Today, the earth planet suffers from the decay of active pandemic COVID-19 which motivates scientists and researchers to detect and diagnose the infected people. Chest X-ray (CXR) image is a common utility tool for detection. Even the CXR suffers from low informative details about COVID-19 patches; the computer vision helps to overcome it through grayscale spatial exploitation analysis. In turn, it is highly recommended to acquire more CXR images to increase the capacity and ability to learn for mining the grayscale spatial exploitation.

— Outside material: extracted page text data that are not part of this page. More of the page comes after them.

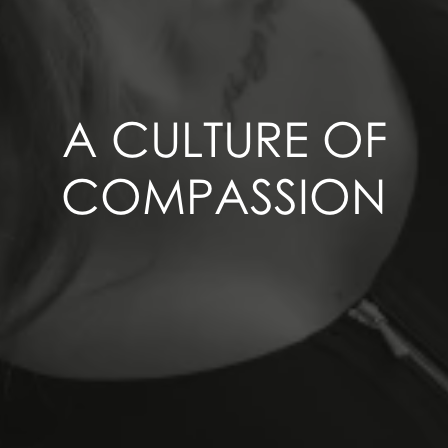
A CULTURE OF
COMPASSION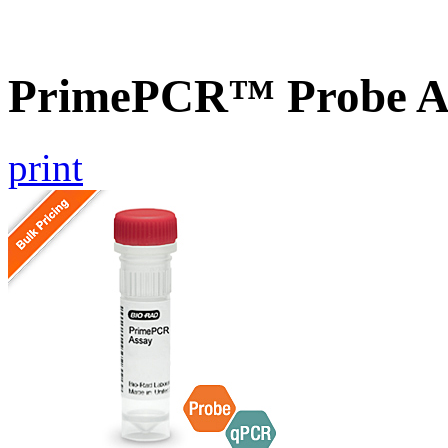
PrimePCR™ Probe A
print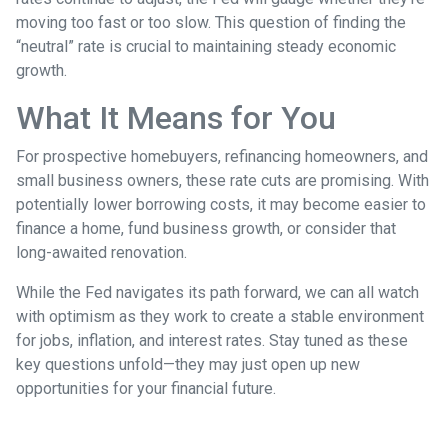
moving too fast or too slow. This question of finding the
“neutral” rate is crucial to maintaining steady economic
growth.
What It Means for You
For prospective homebuyers, refinancing homeowners, and
small business owners, these rate cuts are promising. With
potentially lower borrowing costs, it may become easier to
finance a home, fund business growth, or consider that
long-awaited renovation.
While the Fed navigates its path forward, we can all watch
with optimism as they work to create a stable environment
for jobs, inflation, and interest rates. Stay tuned as these
key questions unfold—they may just open up new
opportunities for your financial future.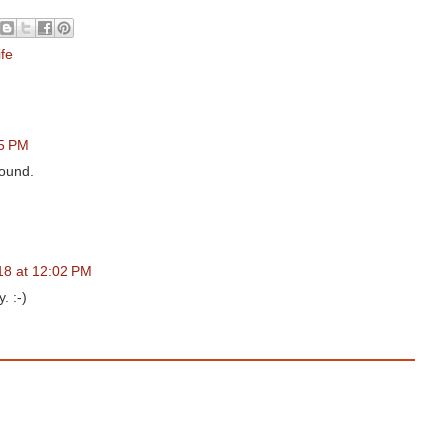
ife
05 PM
round.
18 at 12:02 PM
. :-)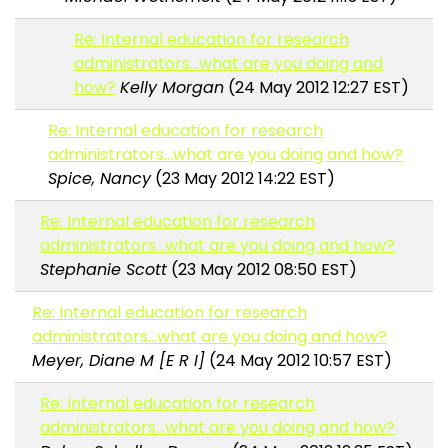
Re: Internal education for research
administrators...what are you doing and
how?
Kelly Morgan
(24 May 2012 12:27 EST)
Re: Internal education for research
administrators...what are you doing and how?
Spice, Nancy
(23 May 2012 14:22 EST)
Re: Internal education for research
administrators...what are you doing and how?
Stephanie Scott
(23 May 2012 08:50 EST)
Re: Internal education for research
administrators...what are you doing and how?
Meyer, Diane M [E R I]
(24 May 2012 10:57 EST)
Re: Internal education for research
administrators...what are you doing and how?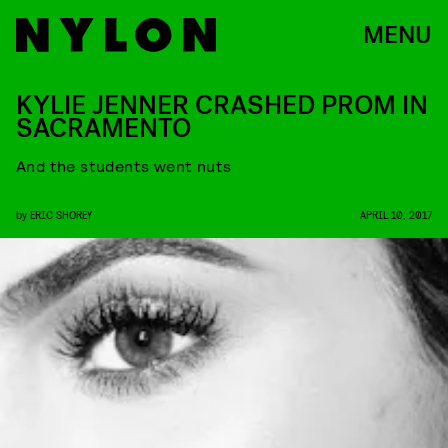
MENU
KYLIE JENNER CRASHED PROM IN
SACRAMENTO
And the students went nuts
by
ERIC SHOREY
APRIL 10, 2017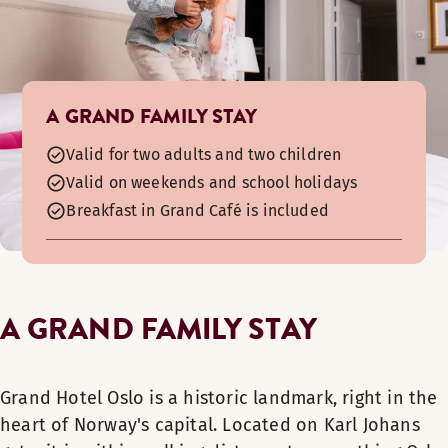
A GRAND FAMILY STAY
Valid for two adults and two children
Valid on weekends and school holidays
Breakfast in Grand Café is included
A GRAND FAMILY STAY
Grand Hotel Oslo is a historic landmark, right in the
heart of Norway's capital. Located on Karl Johans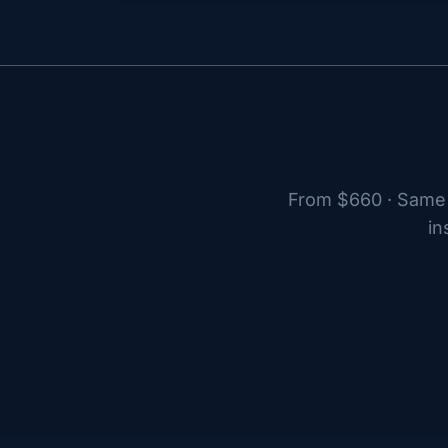
From $660 · Same 
in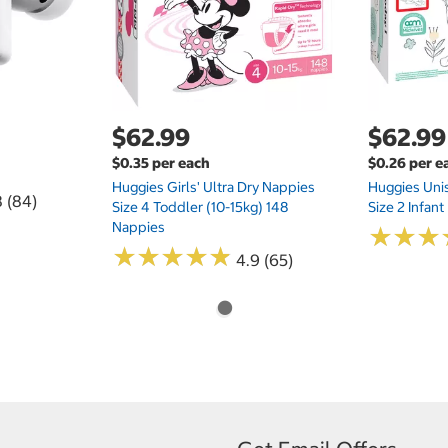
$62.99
$62.99
$0.35 per each
$0.26 per e
Huggies Girls' Ultra Dry Nappies
Huggies Uni
8 (84)
Size 4 Toddler (10-15kg) 148
Size 2 Infan
Nappies
★
★
★
★
★
★
★
★
★
★
★
★
★
★
★
★
4.9 (65)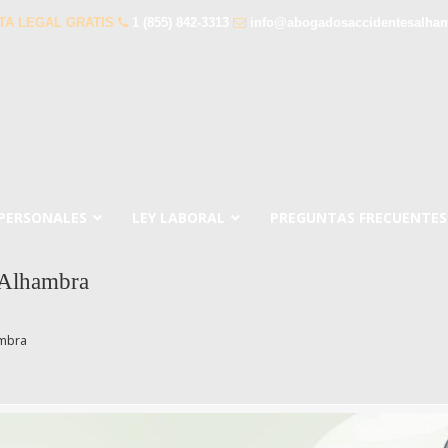
TA LEGAL GRATIS
1 (855) 842-3313
info@abogadosaccidentesalha
 PERSONALES
LEY LABORAL
PREGUNTAS FRECUENTES
 Alhambra
ambra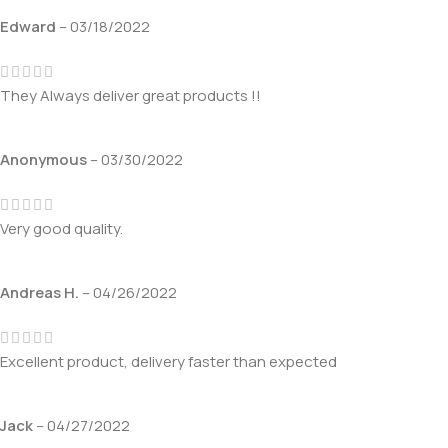
Edward
–
03/18/2022
They Always deliver great products !!
Anonymous
–
03/30/2022
Very good quality.
Andreas H.
–
04/26/2022
Excellent product, delivery faster than expected
Jack
–
04/27/2022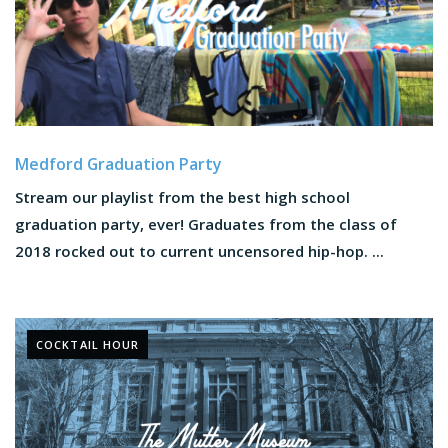
Medford Graduation Party
Stream our playlist from the best high school
graduation party, ever! Graduates from the class of
2018 rocked out to current uncensored hip-hop. ...
COCKTAIL HOUR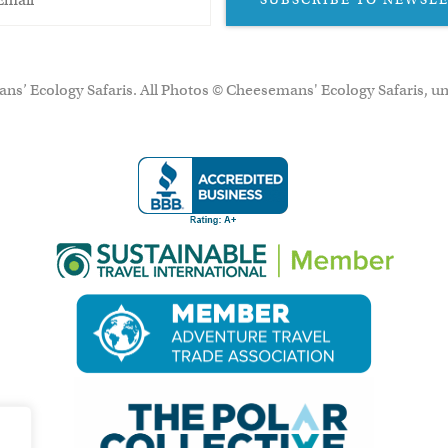
ns’ Ecology Safaris. All Photos © Cheesemans' Ecology Safaris, un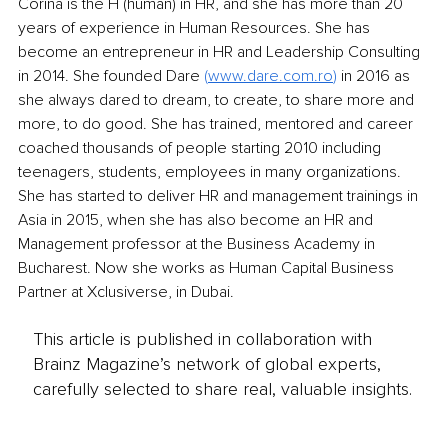
Corina is the H (human) in HR, and she has more than 20 
years of experience in Human Resources. She has 
become an entrepreneur in HR and Leadership Consulting 
in 2014. She founded Dare 
(
www.dare.com.ro
) 
in 2016 as 
she always dared to dream, to create, to share more and 
more, to do good. She has trained, mentored and career 
coached thousands of people starting 2010 including 
teenagers, students, employees in many organizations. 
She has started to deliver HR and management trainings in 
Asia in 2015, when she has also become an HR and 
Management professor at the Business Academy in 
Bucharest. Now she works as Human Capital Business 
Partner at Xclusiverse, in Dubai.
This article is published in collaboration with
Brainz Magazine’s network of global experts,
carefully selected to share real, valuable insights.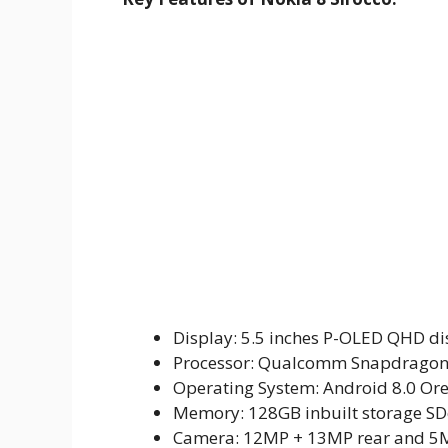
Display: 5.5 inches P-OLED QHD dis
Processor: Qualcomm Snapdragon
Operating System: Android 8.0 Or
Memory: 128GB inbuilt storage SD
Camera: 12MP + 13MP rear and 5M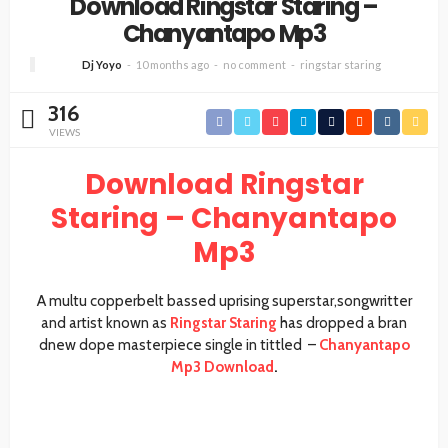
Download Ringstar Staring –
Chanyantapo Mp3
Dj Yoyo
10 months ago
no comment
ringstar staring
316
VIEWS
Download Ringstar
Staring – Chanyantapo
Mp3
A multu copperbelt bassed uprising superstar,songwritter
and artist known as
Ringstar Staring
has dropped a bran
dnew dope masterpiece single in tittled –
Chanyantapo
Mp3 Download
.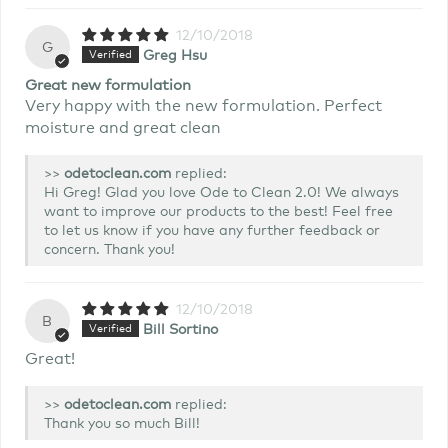
12/10/2018
G
Greg Hsu
Great new formulation
Very happy with the new formulation. Perfect
moisture and great clean
>>
replied:
Hi Greg! Glad you love Ode to Clean 2.0! We always
want to improve our products to the best! Feel free
to let us know if you have any further feedback or
concern. Thank you!
12/10/2018
B
Bill Sortino
Great!
>>
replied:
Thank you so much Bill!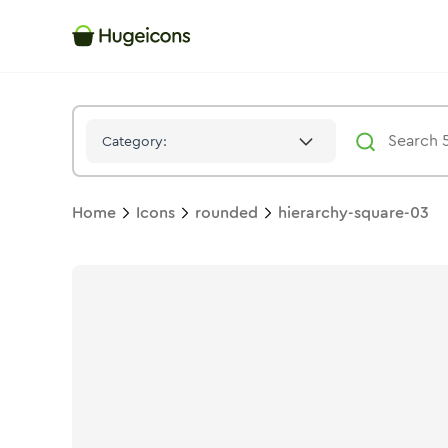
Hierarchy Square 03
Icon -
Twotone
Rounded
- Hugeicons
Category:
Home
Icons
rounded
hierarchy-square-03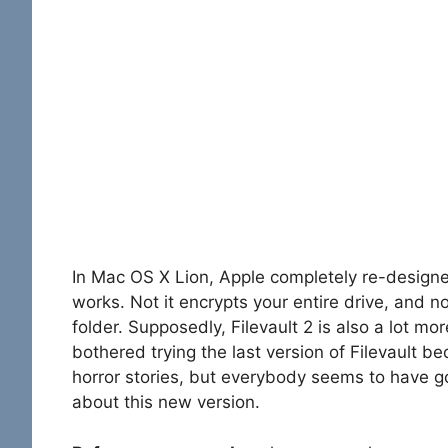
In Mac OS X Lion, Apple completely re-designe
works. Not it encrypts your entire drive, and n
folder. Supposedly, Filevault 2 is also a lot mor
bothered trying the last version of Filevault be
horror stories, but everybody seems to have g
about this new version.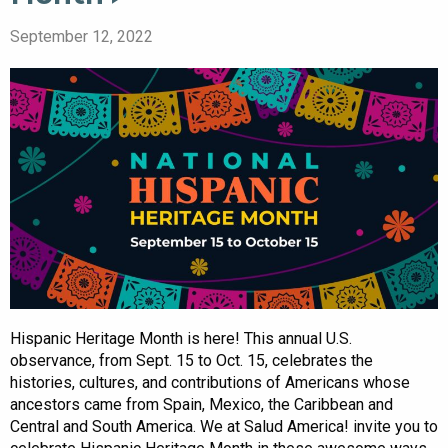
September 12, 2022
Hispanic Heritage Month is here! This annual U.S.
observance, from Sept. 15 to Oct. 15, celebrates the
histories, cultures, and contributions of Americans whose
ancestors came from Spain, Mexico, the Caribbean and
Central and South America. We at Salud America! invite you to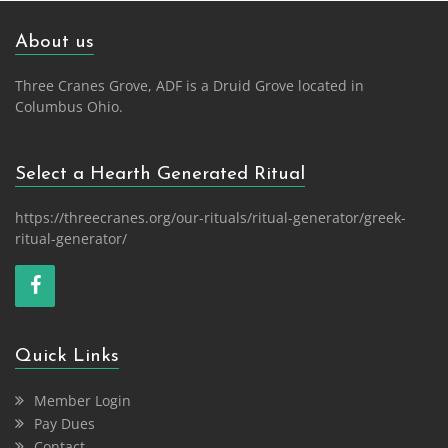
About us
Three Cranes Grove, ADF is a Druid Grove located in
Columbus Ohio.
Select a Hearth Generated Ritual
https://threecranes.org/our-rituals/ritual-generator/greek-
ritual-generator/
Quick Links
Member Login
Pay Dues
Contact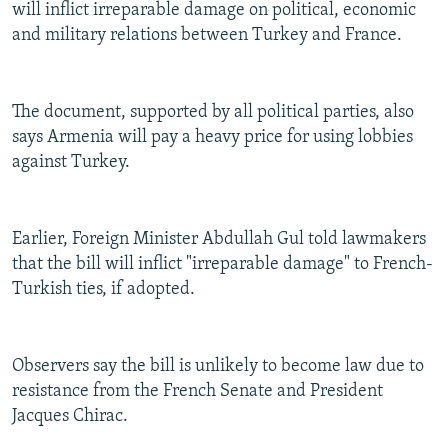
will inflict irreparable damage on political, economic
and military relations between Turkey and France.
The document, supported by all political parties, also
says Armenia will pay a heavy price for using lobbies
against Turkey.
Earlier, Foreign Minister Abdullah Gul told lawmakers
that the bill will inflict "irreparable damage" to French-
Turkish ties, if adopted.
Observers say the bill is unlikely to become law due to
resistance from the French Senate and President
Jacques Chirac.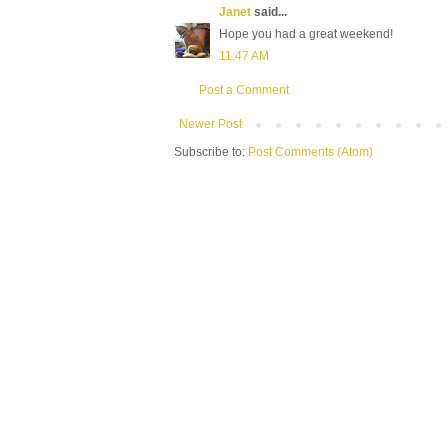
Janet
said...
Hope you had a great weekend!
11:47 AM
Post a Comment
Newer Post
Subscribe to:
Post Comments (Atom)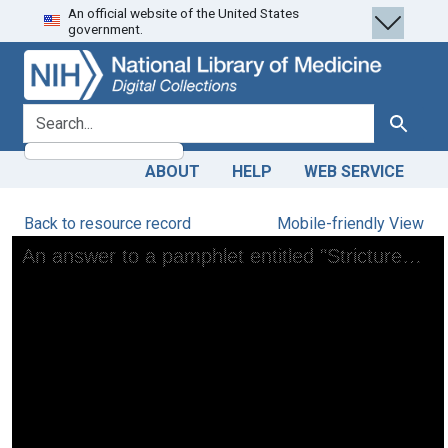
An official website of the United States
Skip
Skip to
government.
to
main
search
content
search for
Search
ABOUT
HELP
WEB SERVICE
Back to resource record
Mobile-friendly View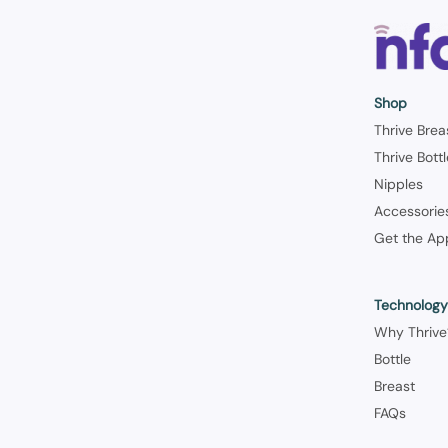
Shop
Thrive Brea
Thrive Bott
Nipples
Accessorie
Get the Ap
Technolog
Why Thrive
Bottle
Breast
FAQs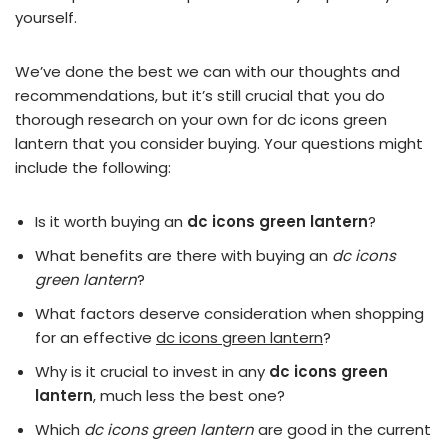
yourself.
We’ve done the best we can with our thoughts and
recommendations, but it’s still crucial that you do
thorough research on your own for dc icons green
lantern that you consider buying. Your questions might
include the following:
Is it worth buying an
dc icons green lantern
?
What benefits are there with buying an
dc icons
green lantern
?
What factors deserve consideration when shopping
for an effective
dc icons green lantern
?
Why is it crucial to invest in any
dc icons green
lantern
, much less the best one?
Which
dc icons green lantern
are good in the current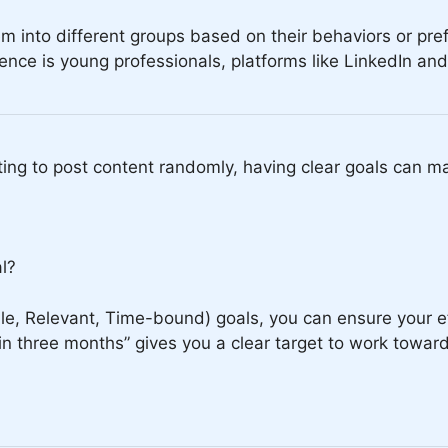
m into different groups based on their behaviors or pre
dience is young professionals, platforms like LinkedIn a
ting to post content randomly, having clear goals can ma
al?
e, Relevant, Time-bound) goals, you can ensure your ef
n three months” gives you a clear target to work toward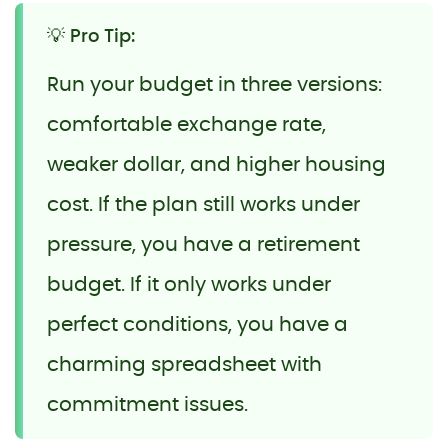
💡 Pro Tip:
Run your budget in three versions:
comfortable exchange rate,
weaker dollar, and higher housing
cost. If the plan still works under
pressure, you have a retirement
budget. If it only works under
perfect conditions, you have a
charming spreadsheet with
commitment issues.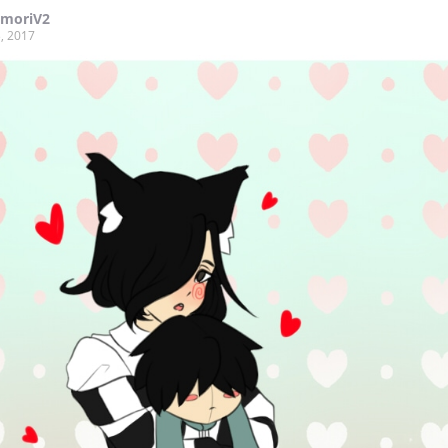
moriV2
, 2017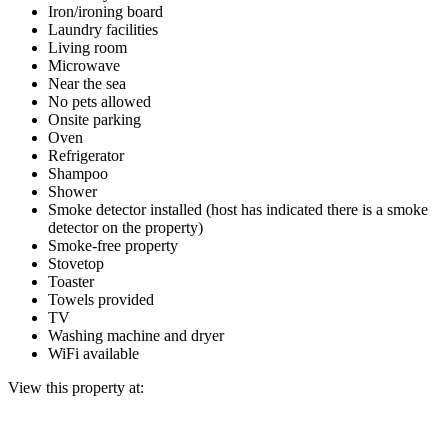
Iron/ironing board
Laundry facilities
Living room
Microwave
Near the sea
No pets allowed
Onsite parking
Oven
Refrigerator
Shampoo
Shower
Smoke detector installed (host has indicated there is a smoke
detector on the property)
Smoke-free property
Stovetop
Toaster
Towels provided
TV
Washing machine and dryer
WiFi available
View this property at: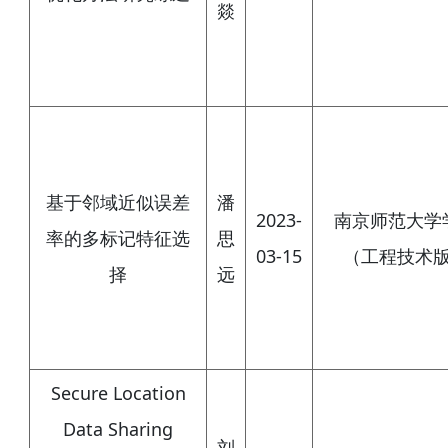
燚
基于邻域近似误差
潘
2023-
南京师范大学
率的多标记特征选
思
03-15
（工程技术
择
远
Secure Location
Data Sharing
刘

In this paper, an efficient Gray-scale Spatial Exploitation Net (GSEN) is designed by employing web pages crawling across cloud computing environments. The motivation of this work are i) utilizing a framework methodology for constructing consistent dataset by web crawling to update the dataset continuously per crawling iteration; ii) designing lightweight, fast learning, comparable accuracy, and fine-tuned parameters gray-scale spatial exploitation deep neural net; iii) comprehensive evaluation of the designed gray-scale spatial exploitation net for different collected dataset(s) based on web COVID-19 crawling verse the transfer learning of the pre-trained nets. Different experiments have been performed for benchmarking both the proposed web crawling framework methodology and the designed gray-scale spatial exploitation net. Due to the accuracy metric, the proposed net achieves 95.60% for two-class labels, and 92.67% for three-class labels, respectively compared with the most recent transfer learning Google-Net, VGG-19, Res-Net 50, and Alex-Net approaches. Furthermore, web crawling utilizes the accuracy rates improvement in a positive relationship to the cardinality of crawled CXR dataset.